GIVEN DATA Block Start
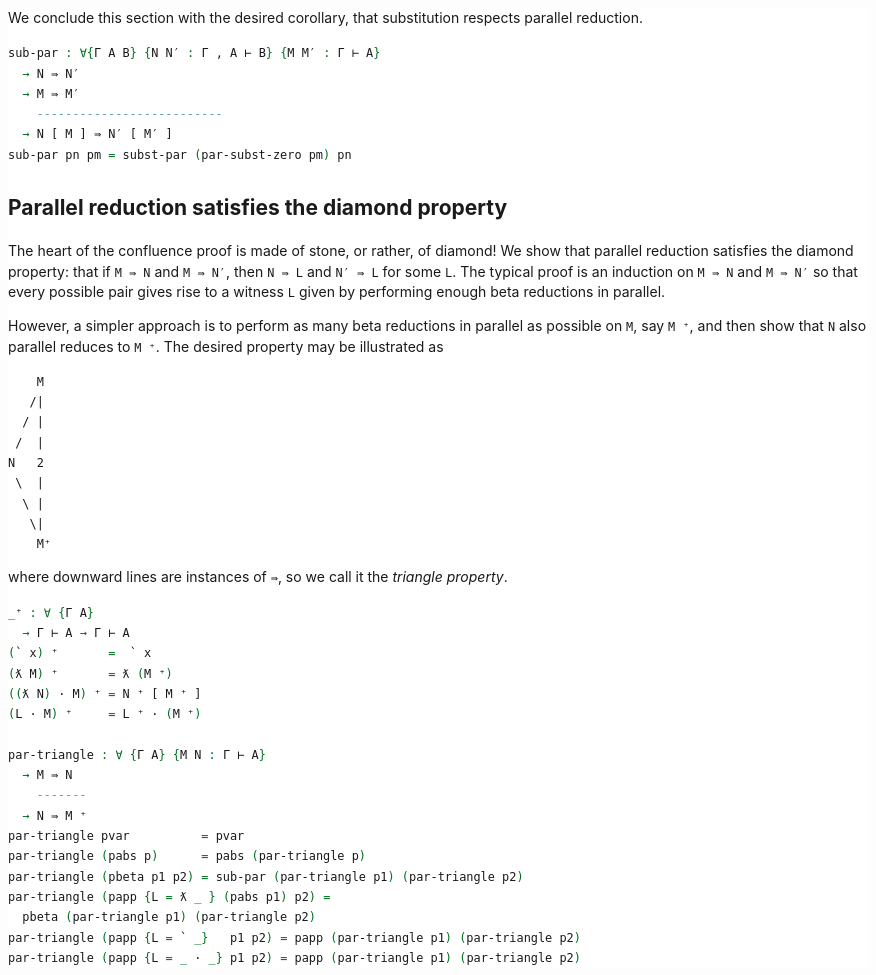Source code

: We conclude this section with the desired corollary, that substitution
respects parallel reduction.

```agda
sub-par : ∀{Γ A B} {N N′ : Γ , A ⊢ B} {M M′ : Γ ⊢ A}
  → N ⇛ N′
  → M ⇛ M′
    --------------------------
  → N [ M ] ⇛ N′ [ M′ ]
sub-par pn pm = subst-par (par-subst-zero pm) pn
```

## Parallel reduction satisfies the diamond property

The heart of the confluence proof is made of stone, or rather, of
diamond!  We show that parallel reduction satisfies the diamond
property: that if `M ⇛ N` and `M ⇛ N′`, then `N ⇛ L` and `N′ ⇛ L` for
some `L`.  The typical proof is an induction on `M ⇛ N` and `M ⇛ N′`
so that every possible pair gives rise to a witness `L` given by
performing enough beta reductions in parallel.

However, a simpler approach is to perform as many beta reductions in
parallel as possible on `M`, say `M ⁺`, and then show that `N` also
parallel reduces to `M ⁺`. The desired property may be illustrated as

        M
       /|
      / |
     /  |
    N   2
     \  |
      \ |
       \|
        M⁺

where downward lines are instances of `⇛`, so we call it the _triangle
property_.

```agda
_⁺ : ∀ {Γ A}
  → Γ ⊢ A → Γ ⊢ A
(` x) ⁺       =  ` x
(ƛ M) ⁺       = ƛ (M ⁺)
((ƛ N) · M) ⁺ = N ⁺ [ M ⁺ ]
(L · M) ⁺     = L ⁺ · (M ⁺)

par-triangle : ∀ {Γ A} {M N : Γ ⊢ A}
  → M ⇛ N
    -------
  → N ⇛ M ⁺
par-triangle pvar          = pvar
par-triangle (pabs p)      = pabs (par-triangle p)
par-triangle (pbeta p1 p2) = sub-par (par-triangle p1) (par-triangle p2)
par-triangle (papp {L = ƛ _ } (pabs p1) p2) =
  pbeta (par-triangle p1) (par-triangle p2)
par-triangle (papp {L = ` _}   p1 p2) = papp (par-triangle p1) (par-triangle p2)
par-triangle (papp {L = _ · _} p1 p2) = papp (par-triangle p1) (par-triangle p2)
```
GIVEN DATA Block End
WORK REQUIRED — Leaving out the pictures, repeat all of the entries exactly.

YOUR SOLUTION —
Source code

: We conclude this section with the desired corollary, that substitution
respects parallel reduction.

```agda
sub-par : ∀{Γ A B} {N N′ : Γ , A ⊢ B} {M M′ : Γ ⊢ A}
  → N ⇛ N′
  → M ⇛ M′
    --------------------------
  → N [ M ] ⇛ N′ [ M′ ]
sub-par pn pm = subst-par (par-subst-zero pm) pn
```

## Parallel reduction satisfies the diamond property

The heart of the confluence proof is made of stone, or rather, of
diamond!  We show that parallel reduction satisfies the diamond
property: that if `M ⇛ N` and `M ⇛ N′`, then `N ⇛ L` and `N′ ⇛ L` for
some `L`.  The typical proof is an induction on `M ⇛ N` and `M ⇛ N′`
so that every possible pair gives rise to a witness `L` given by
performing enough beta reductions in parallel.

However, a simpler approach is to perform as many beta reductions in
parallel as possible on `M`, say `M ⁺`, and then show that `N` also
parallel reduces to `M ⁺`. The desired property may be illustrated as

        M
       /|
      / |
     /  |
    N   2
     \  |
      \ |
       \|
        M⁺

where downward lines are instances of `⇛`, so we call it the _triangle
property_.

```agda
_⁺ : ∀ {Γ A}
  → Γ ⊢ A → Γ ⊢ A
(` x) ⁺       =  ` x
(ƛ M) ⁺       = ƛ (M ⁺)
((ƛ N) · M) ⁺ = N ⁺ [ M ⁺ ]
(L · M) ⁺     = L ⁺ · (M ⁺)

par-triangle : ∀ {Γ A} {M N : Γ ⊢ A}
  → M ⇛ N
    -------
  → N ⇛ M ⁺
par-triangle pvar          = pvar
par-triangle (pabs p)      = pabs (par-triangle p)
par-triangle (pbeta p1 p2) = sub-par (par-triangle p1) (par-triangle p2)
par-triangle (papp {L = ƛ _ } (pabs p1) p2) =
  pbeta (par-triangle p1) (par-triangle p2)
par-triangle (papp {L = ` _}   p1 p2) = papp (par-triangle p1) (par-triangle p2)
par-triangle (papp {L = _ · _} p1 p2) = papp (par-triangle p1) (par-triangle p2)
```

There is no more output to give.